Prominent Australian Muslims react to Orlando attack

SHAFAQNA – Nearly 60 high profile Australian Muslim individuals and organisations have signed onto a statement regarding this week’s mass shooting in Orlando, labelling it a “targeted attack” on the LGBTQI community. The statement also addresses the particular sense of “shock and grief” being felt by LGBTQI Muslims.

“The LGBTQI community has a long history of experiencing prejudice, vilification and violence. Whilst investigations are still on foot, the mass shooting in Orlando was a targeted attack on that community. There is no justification for such homophobia,” the statement reads.

“We would like to send a message to LGBTQI Muslims who may be experiencing a deep sense of shock and grief. This is an opportunity for us to cultivate a deeper compassion for each other — regardless of our differences.”
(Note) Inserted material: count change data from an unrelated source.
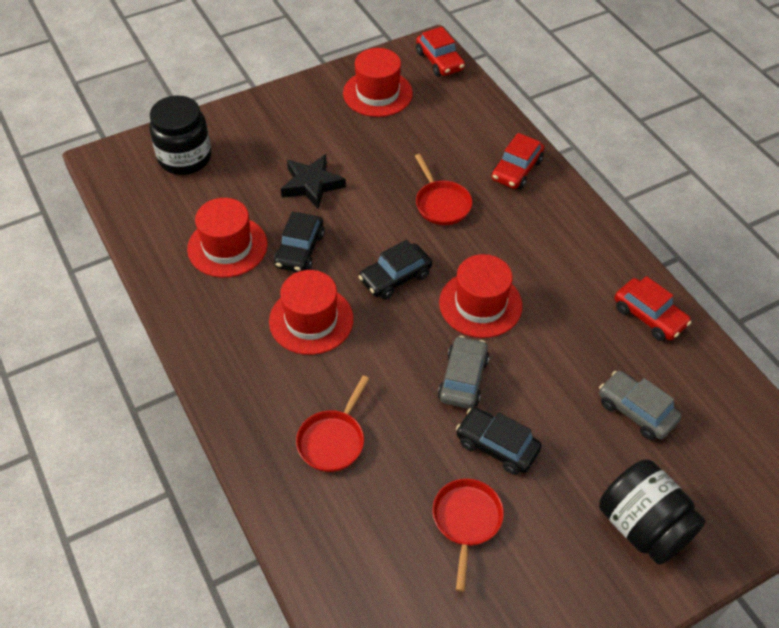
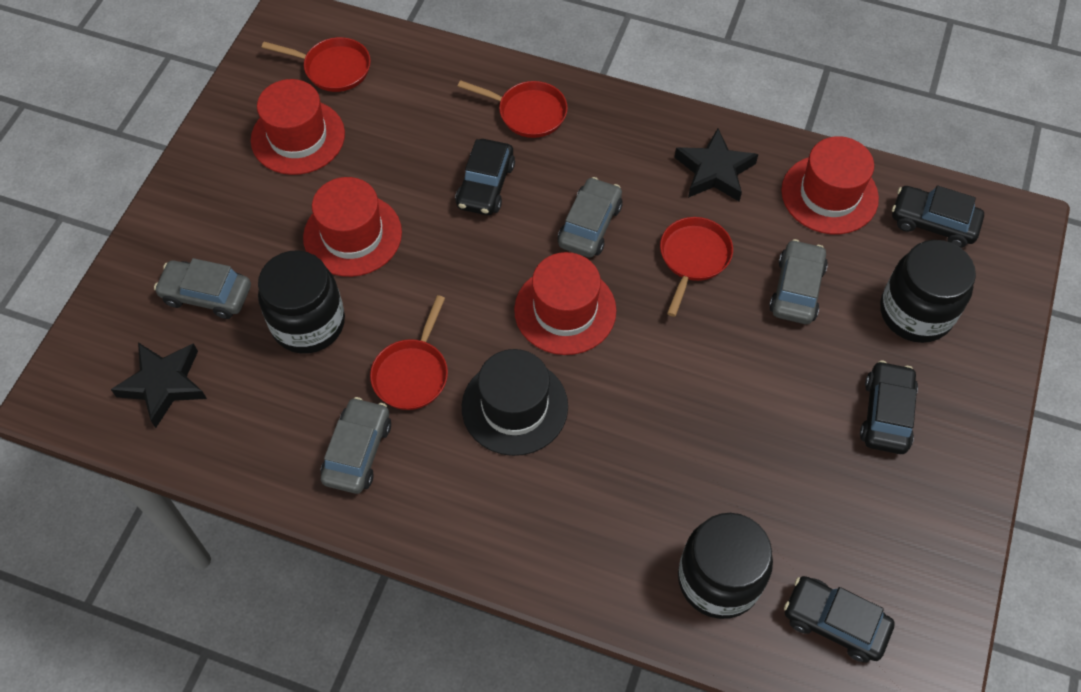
black car: 3 -> 4
black hat: 0 -> 1
black jar: 2 -> 3
black star: 1 -> 2
grey car: 2 -> 4
red car: 3 -> 0
red pan: 3 -> 4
The statement has been signed by a number of Muslim organisations including Australian Muslim Voice, Islamic Foundation Australia and the Canberra Islamic Centre, as well Maha Abdo from the United Muslim Women’s Association, academic Dr Susan Carland and comedians Nazeem Hussain and Aamer Rahman.

It’s the first time a statement referring to LGBTQI Muslims has ever been released by representatives of the Muslim community in Australia.

The signatories state that “This tragedy should not be used to foster division, fear, hatred or prejudice”. These comments contrast strongly with the stance taken by some politicians and media commentators in the aftermath of the Orlando attacks.

Owen Jones, a journalist from a UK, walked off the set of Sky News earlier this week after the hosts refused to accept his assertion that the attack specifically targeted the LGBTQI community.

Here in Australia, everyone’s favourite election candidate Pauline Hanson refused to mention the LGBTQI community in her only statement on the shooting, but did find time to foster the kind of division, fear, hatred and prejudice the Muslim community is warning about.

Ali*, a queer Muslim from Sydney, told Junkee that he welcomed the statement.

“As queer Muslims, we are all too aware of the internal tension between our identities and even more of the external abuse and derision we regularly receive,” Ali says.

“If anything positive can come out of this, hopefully the Muslim community can honestly address homophobia within our own ranks, acknowledge the pain and suffering that has been put on vulnerable queer Muslims and their families, and finally come to terms with the fact that the queer community isn’t just ‘the other’ but includes your brothers and sisters too.”

*Ali’s name has been changed to protect his privacy.